# Nonlinear classifiers

Try with nonlinear classifiers,  can you do better than the models from above?
- Try with a random Forest, does increasing the number of trees help?
- Try with SVMs - does the RBF kernel perform better than the linear one?

In [19]:
import numpy as np
import pandas as pd

In [2]:
with np.load('train.npz', allow_pickle=False) as npz_file:
    # Load the arrays
    x_train = npz_file['features']
    y_train = npz_file['targets']

with np.load('valid.npz', allow_pickle=False) as npz_file:
    # Load the arrays
    x_valid = npz_file['features']
    y_valid = npz_file['targets']

with np.load('test.npz', allow_pickle=False) as npz_file:
    # Load the arrays
    x_test = npz_file['features']
    y_test = npz_file['targets']

# X = np.concatenate((x_train, x_valid, x_test), axis=0)
# y = np.concatenate((y_train, y_valid, y_test), axis=0)

## Random Forest

In [3]:
from sklearn.ensemble import RandomForestClassifier

Let's start with an ensemble of 1 decision tree and a max_depth of 3 for better comparibility with the previous model 'Simple decision tree'.

In [4]:
rf = RandomForestClassifier(n_estimators=1, max_depth=3, random_state=0)
rf.fit(x_train, y_train)

RandomForestClassifier(bootstrap=True, class_weight=None, criterion='gini',
            max_depth=3, max_features='auto', max_leaf_nodes=None,
            min_impurity_decrease=0.0, min_impurity_split=None,
            min_samples_leaf=1, min_samples_split=2,
            min_weight_fraction_leaf=0.0, n_estimators=1, n_jobs=None,
            oob_score=False, random_state=0, verbose=0, warm_start=False)

In [5]:
rf.score(x_valid, y_valid)

0.19424460431654678

The simple decision tree has a lower accuracy compared to this simple Random Forest tree. 

Tune the number of trees:

In [6]:
rf_tuned = RandomForestClassifier(n_estimators=100, max_depth=3, random_state=0)
rf_tuned.fit(x_train, y_train)

RandomForestClassifier(bootstrap=True, class_weight=None, criterion='gini',
            max_depth=3, max_features='auto', max_leaf_nodes=None,
            min_impurity_decrease=0.0, min_impurity_split=None,
            min_samples_leaf=1, min_samples_split=2,
            min_weight_fraction_leaf=0.0, n_estimators=100, n_jobs=None,
            oob_score=False, random_state=0, verbose=0, warm_start=False)

In [7]:
rf_tuned.score(x_valid, y_valid)

0.41007194244604317

We can achieve a higher accuracy compared to the simple (notably untuned) decision tree and a slightly lower accuracy compared to the k-nn model by increasing the number of trees. However the Random Forest model does slightly better than the tuned LogRegression model. Note: the LogRegression model was tuned based on a higher amount of data set since x_train and x_valid has been concatenated. For this reason we cannot compare 1:1 both models.

In [8]:
from sklearn.model_selection import cross_validate

In [9]:
# Mean test score of a single decision tree 
rf_scores = cross_validate(rf, x_train, y_train, cv=10)
print('Decision tree - mean test {:.3f}'.format(
    np.mean(rf_scores['test_score'])))

# Mean test score of a random forest
rf_tuned_scores = cross_validate(rf_tuned, x_train, y_train, cv=10)
print('Random forest - mean test {:.3f}'.format(
    np.mean(rf_tuned_scores['test_score'])))

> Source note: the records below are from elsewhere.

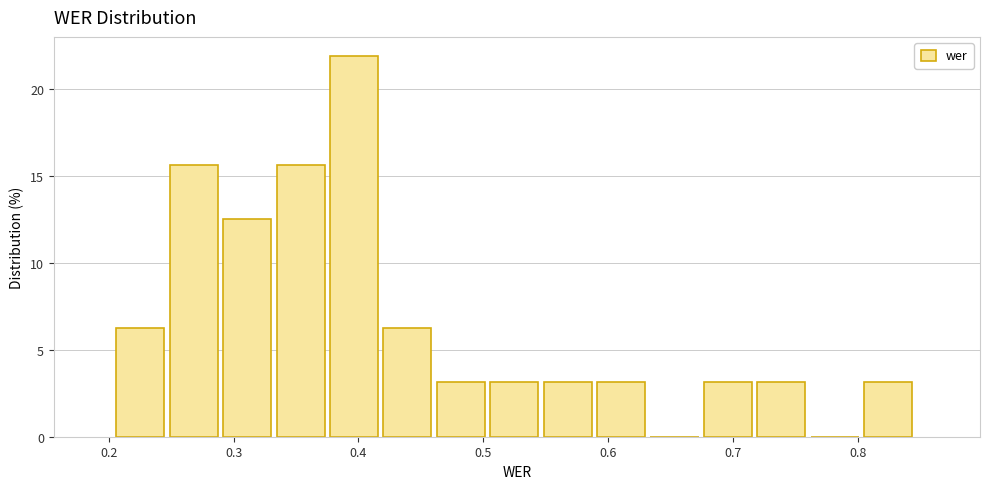

Reading left to right, transcribe this chart: for each bar, give the range it covers on the x-axis and its height. Neither the bar edges nor the heights are printed on the chart, so give them approximately, as read against the axes.

0.21 to 0.25: 6.5
0.25 to 0.29: 15.5
0.29 to 0.33: 12.5
0.33 to 0.38: 15.5
0.38 to 0.42: 22.0
0.42 to 0.46: 6.5
0.46 to 0.51: 3.0
0.51 to 0.55: 3.0
0.55 to 0.59: 3.0
0.59 to 0.63: 3.0
0.63 to 0.68: 0
0.68 to 0.72: 3.0
0.72 to 0.76: 3.0
0.76 to 0.81: 0
0.81 to 0.85: 3.0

Decision tree - mean test 0.221
Random forest - mean test 0.231


A (stratified) 10-fold cross-validation shows that the ensemble of trees achieves better results than the single tree using cross-validation.

## RBF SVM (Support Vector Machines)

In [10]:
from sklearn.svm import SVC

In [11]:
rbf_svc = SVC(kernel='rbf', C=10, gamma=1, random_state=0)
rbf_svc.fit(x_train, y_train)

SVC(C=10, cache_size=200, class_weight=None, coef0=0.0,
  decision_function_shape='ovr', degree=3, gamma=1, kernel='rbf',
  max_iter=-1, probability=False, random_state=0, shrinking=True,
  tol=0.001, verbose=False)

In [12]:
rbf_svc.score(x_valid, y_valid)

0.23741007194244604

Change the kernel to the linear one:

In [13]:
linear_svc = SVC(kernel='linear', C=10, gamma=1, random_state=0)
linear_svc.fit(x_train, y_train)

SVC(C=10, cache_size=200, class_weight=None, coef0=0.0,
  decision_function_shape='ovr', degree=3, gamma=1, kernel='linear',
  max_iter=-1, probability=False, random_state=0, shrinking=True,
  tol=0.001, verbose=False)

In [14]:
linear_svc.score(x_valid, y_valid)

0.15827338129496402

Scikit-learn provides a LinearSVC estimator which is a very efficient implementation of support vector machines with a linear kernel but comes at a cost of a lower accuracy.

---------------

Store the model names and the accuracy on the test data in a .csv file:

In [15]:
rf_tuned.score(x_test, y_test)

0.44

In [16]:
linear_svc.score(x_test, y_test)

0.18

In [17]:
rbf_svc.score(x_test, y_test)

0.24

In [20]:
Test_accuracy_06_Nonlinear_classifiers =  pd.DataFrame(data = {'model': ['random forest', 'svm linear', 'svm rbf'], 'test_acurracy': [rf_tuned.score(x_test, y_test),linear_svc.score(x_test, y_test), rbf_svc.score(x_test, y_test)]})

In [22]:
Test_accuracy_06_Nonlinear_classifiers.to_csv(path_or_buf = r'C:\Users\heyus\Desktop\Desktop\EPFL_Data Science COS\EPFL\04. Applied Machine Learning 2\11. Course project\Test_accuracy_06_Nonlinear_classifiers.csv')